** Try it **
Which lines run from the one containing "pillow: present [530,1095,750,1194]" to the end of the listing? Copy them out exactly, leaving out the rest.

######

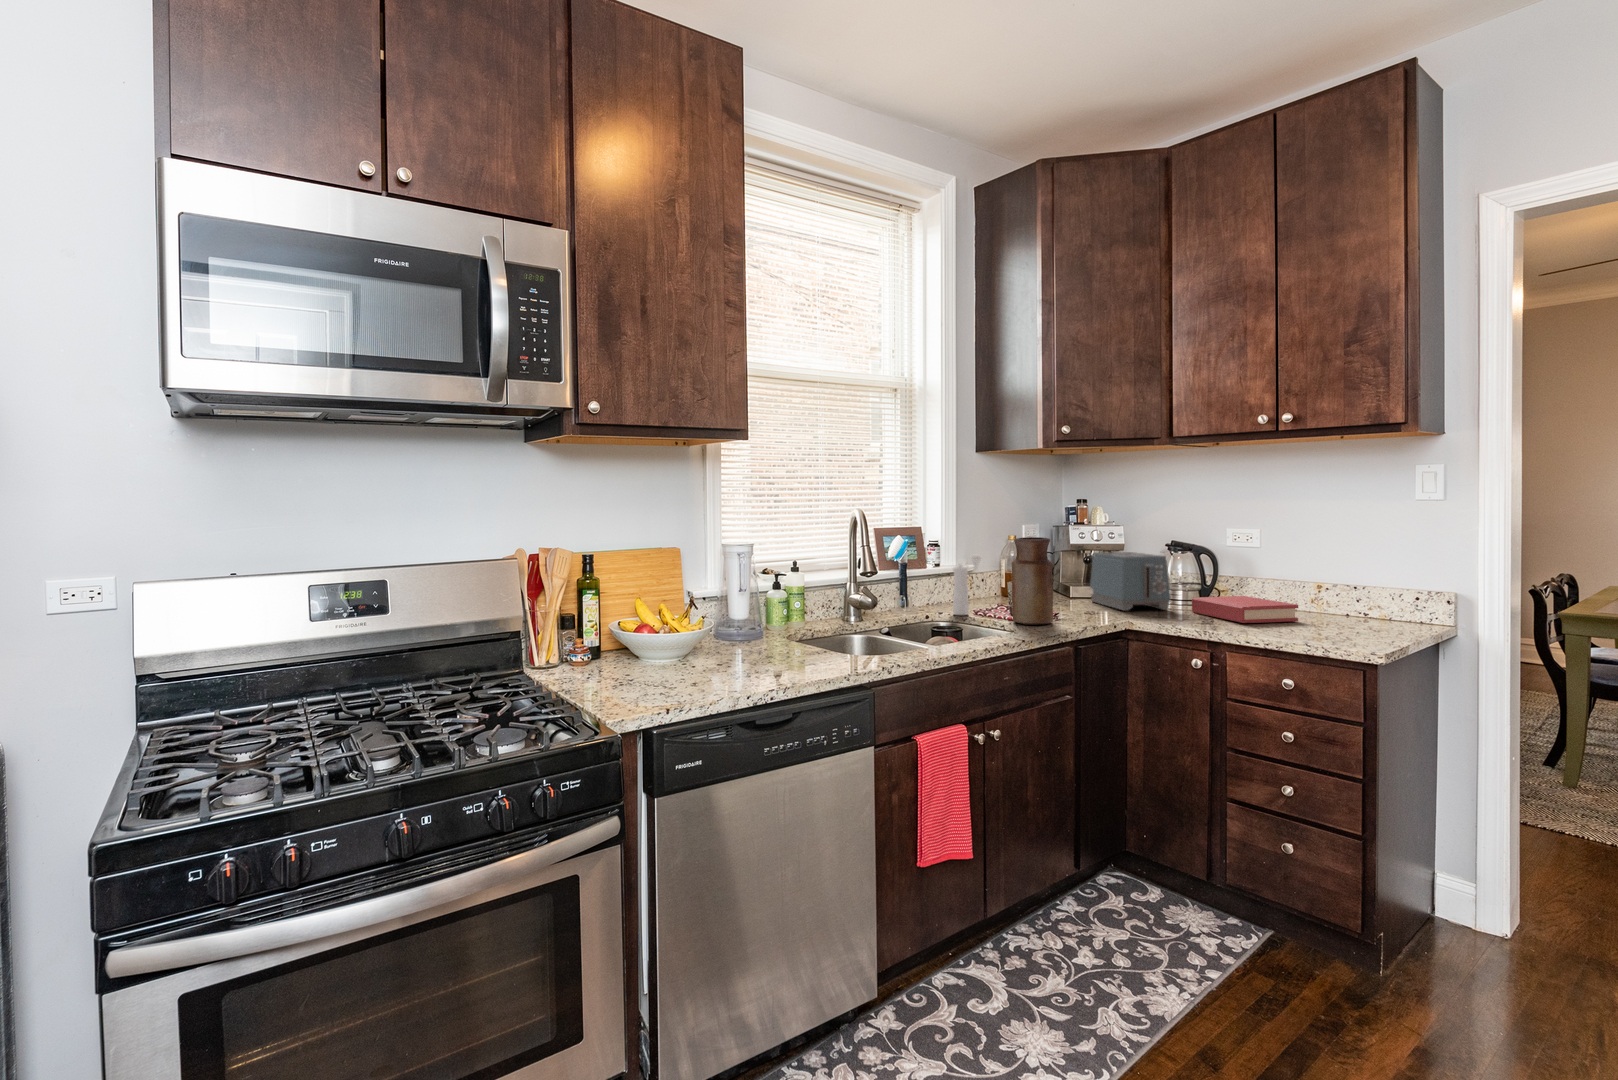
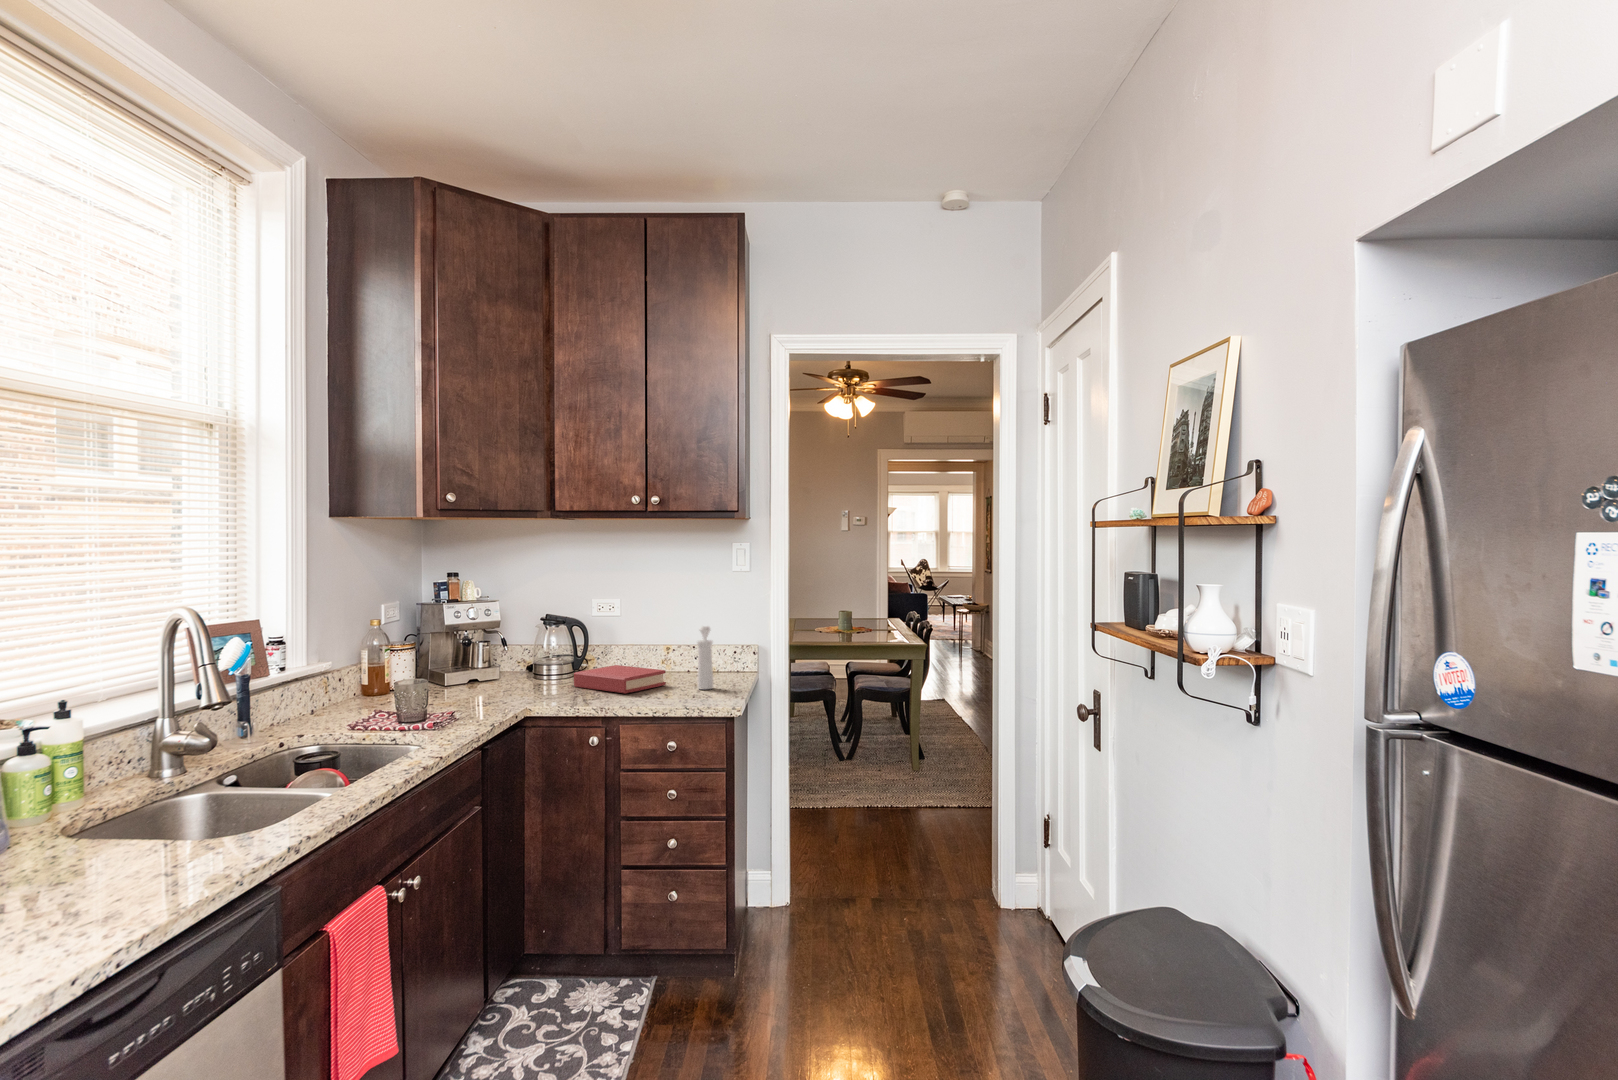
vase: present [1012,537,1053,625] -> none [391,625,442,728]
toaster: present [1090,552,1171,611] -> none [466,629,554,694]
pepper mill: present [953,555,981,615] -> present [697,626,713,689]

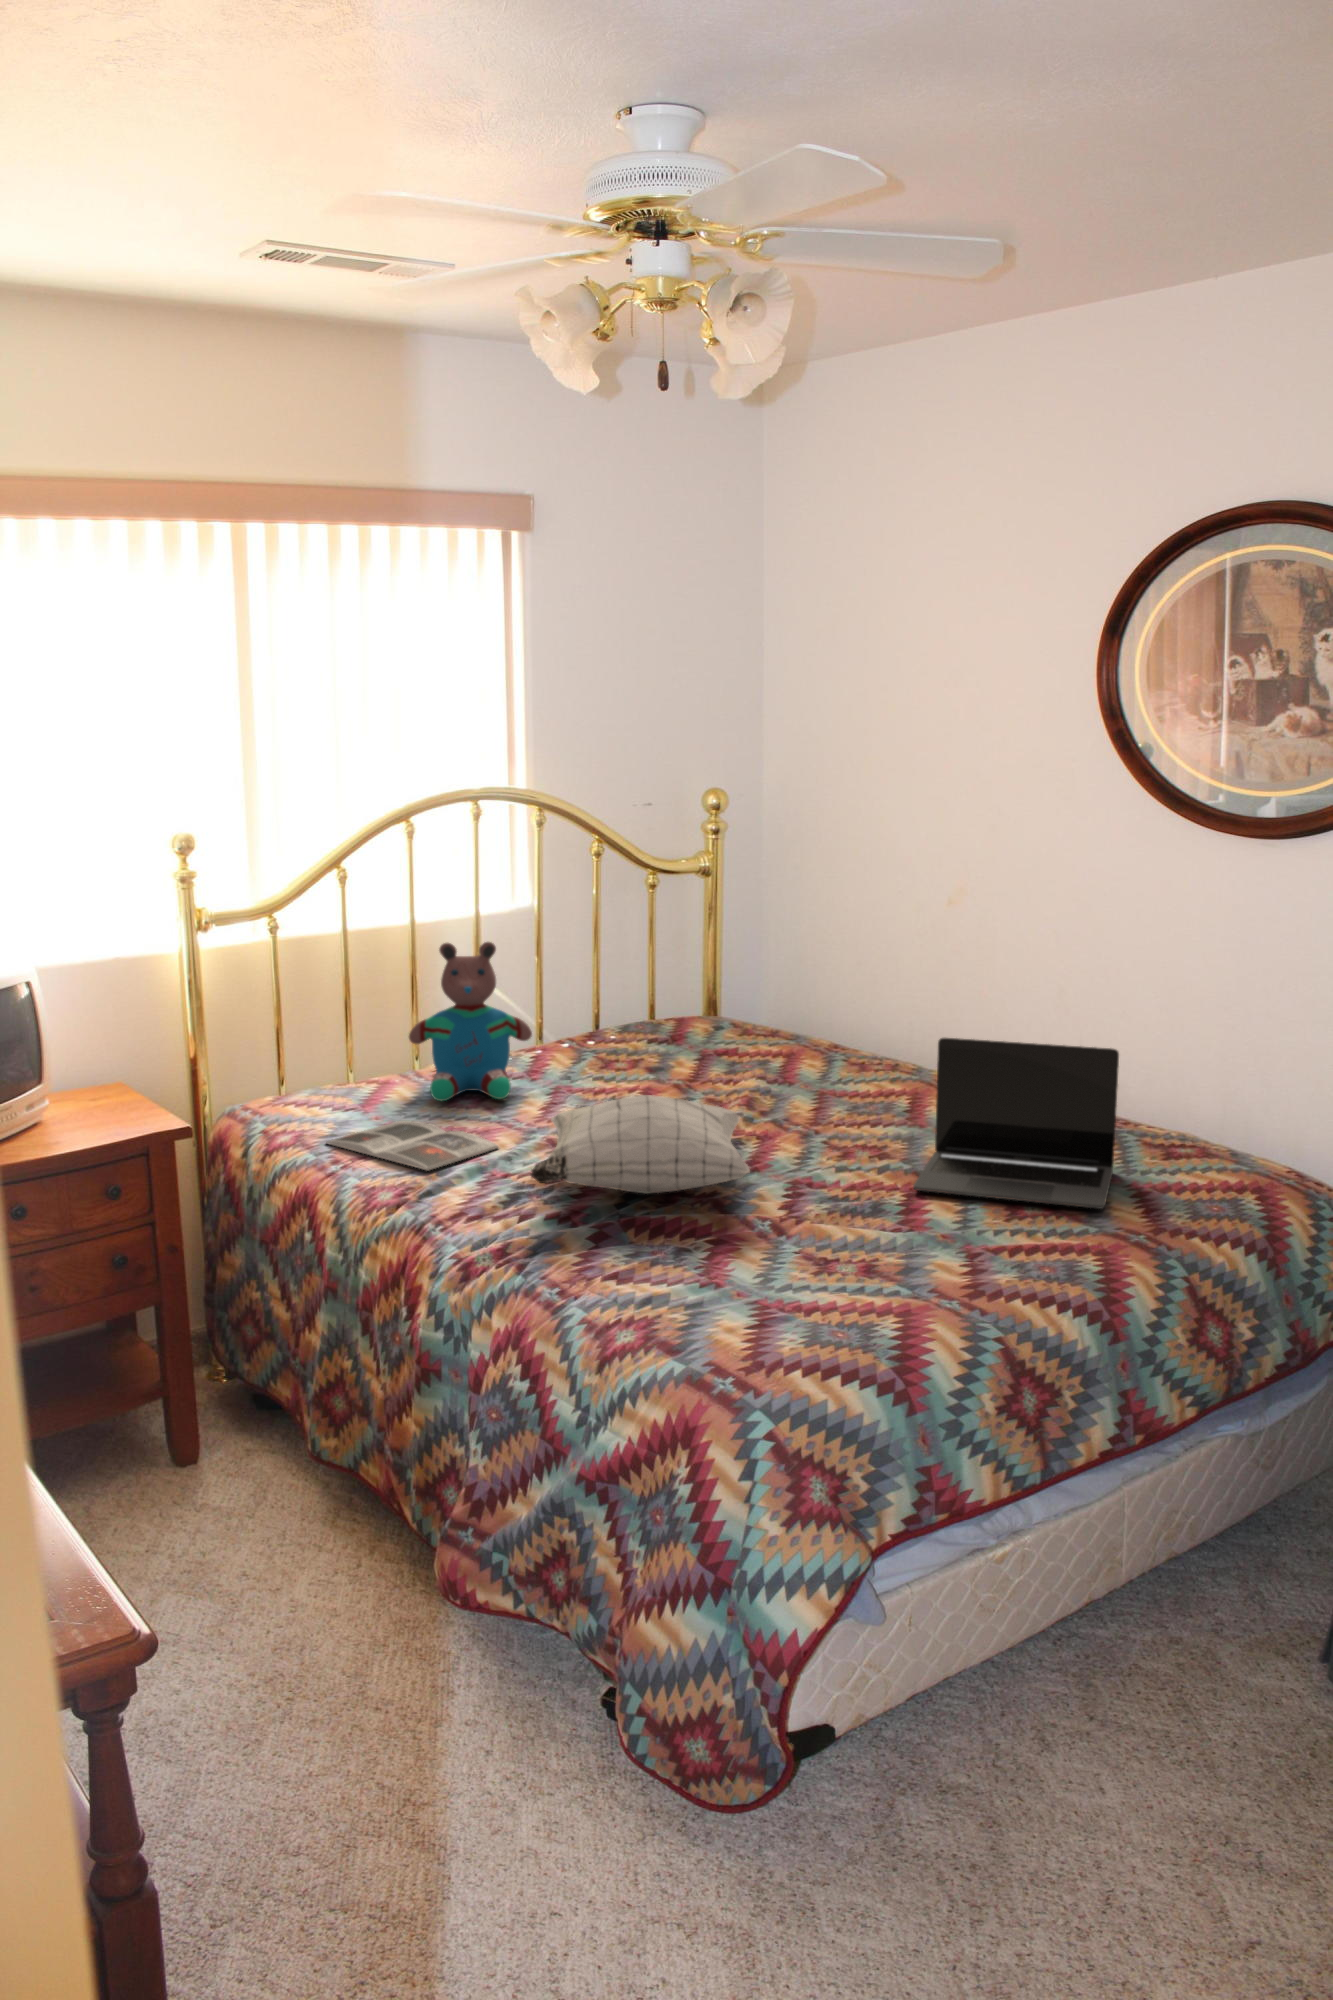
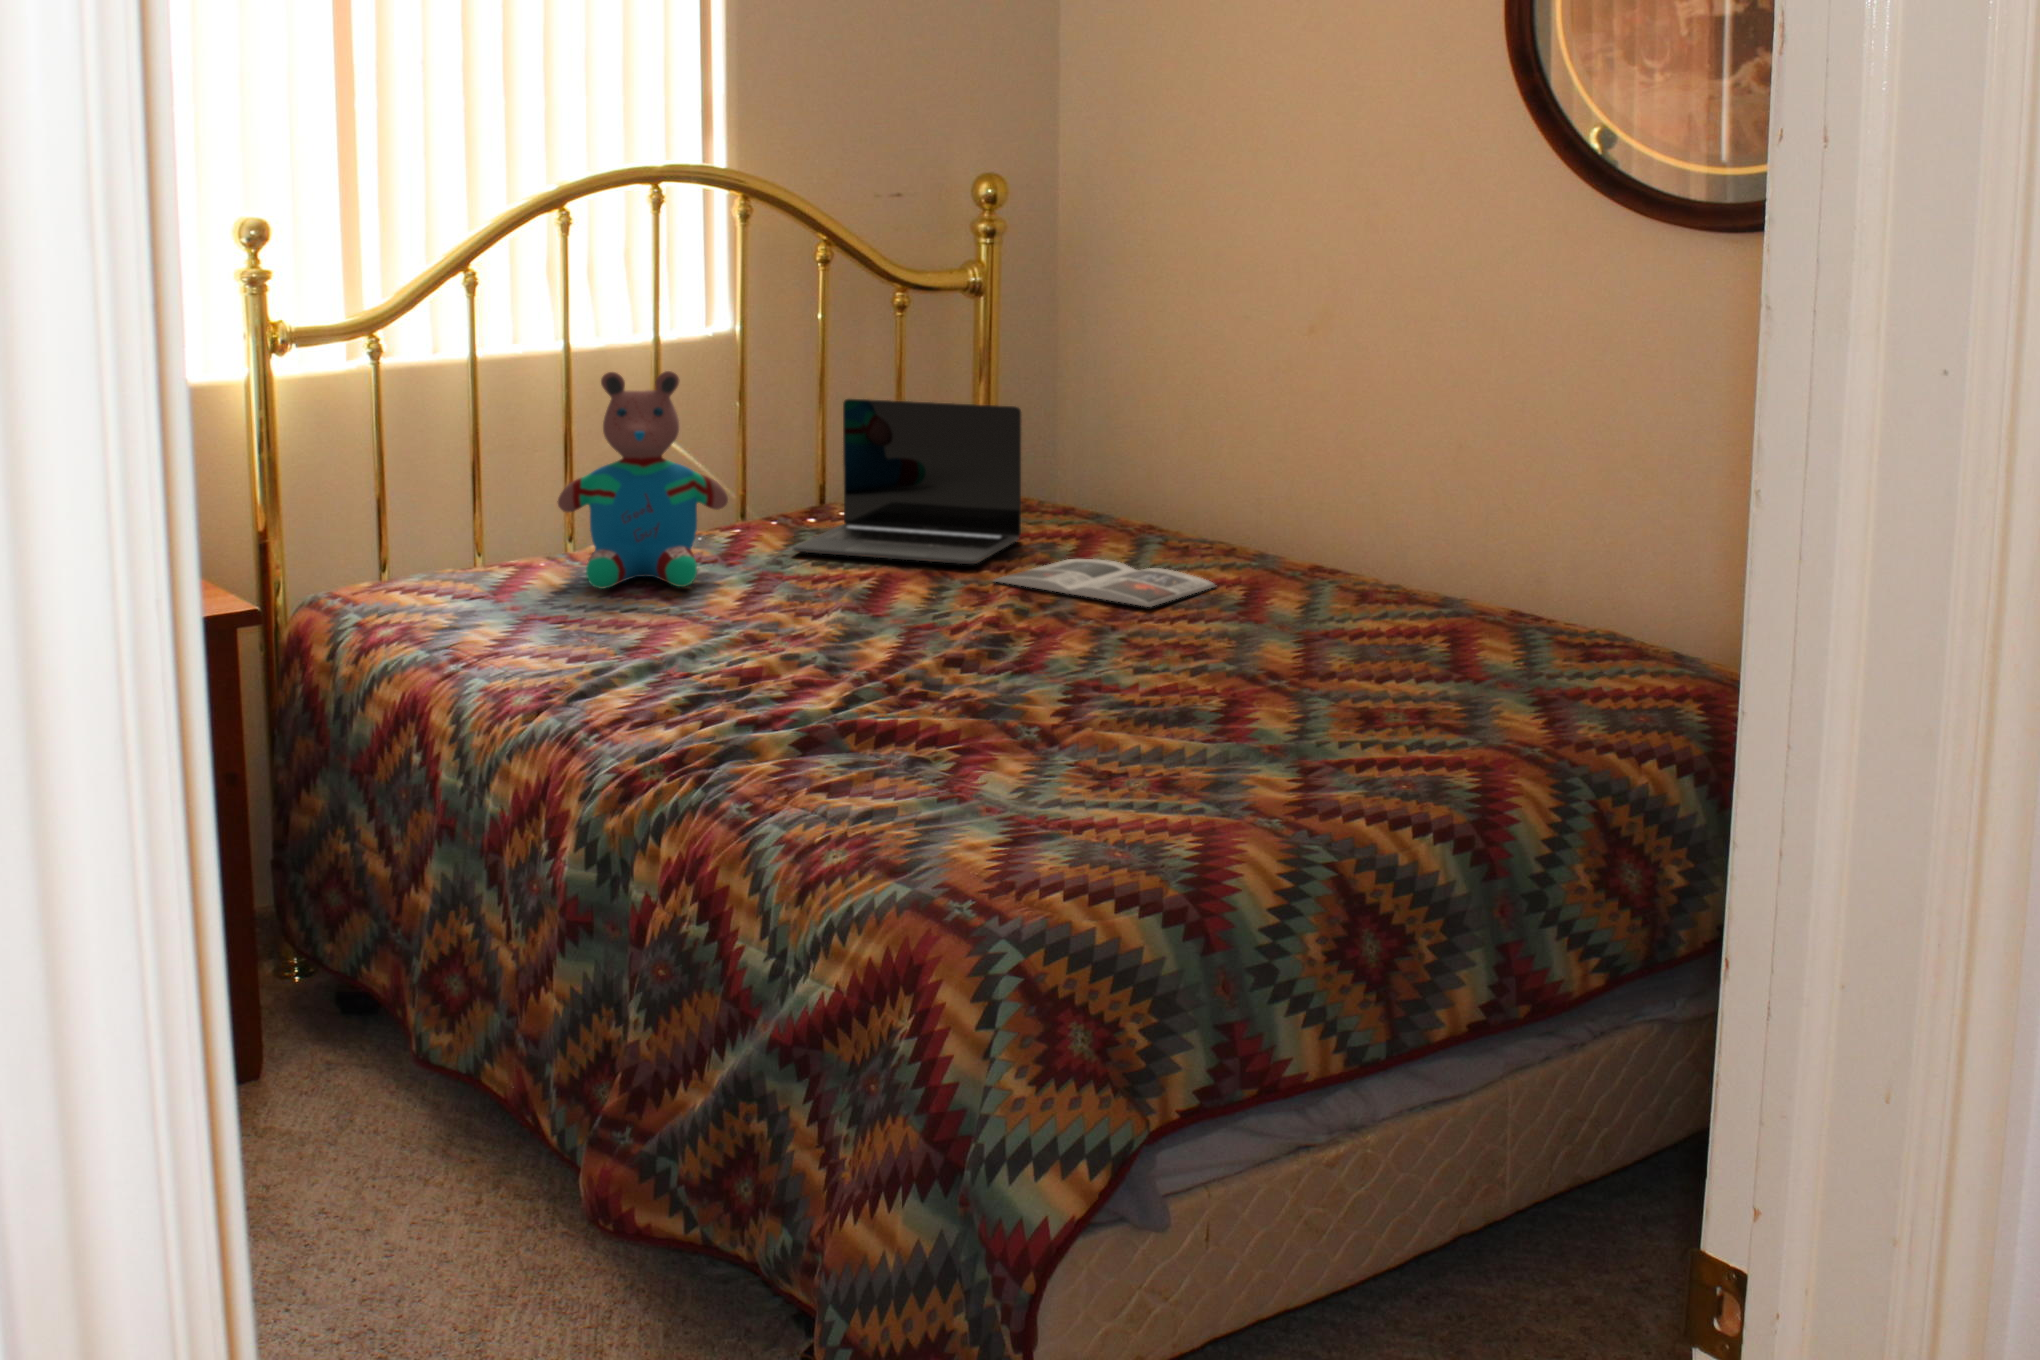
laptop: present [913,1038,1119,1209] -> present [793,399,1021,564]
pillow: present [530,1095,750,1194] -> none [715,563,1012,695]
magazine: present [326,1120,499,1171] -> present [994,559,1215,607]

######

** Output **
pillow: present [530,1095,750,1194] -> none [715,563,1012,695]
magazine: present [326,1120,499,1171] -> present [994,559,1215,607]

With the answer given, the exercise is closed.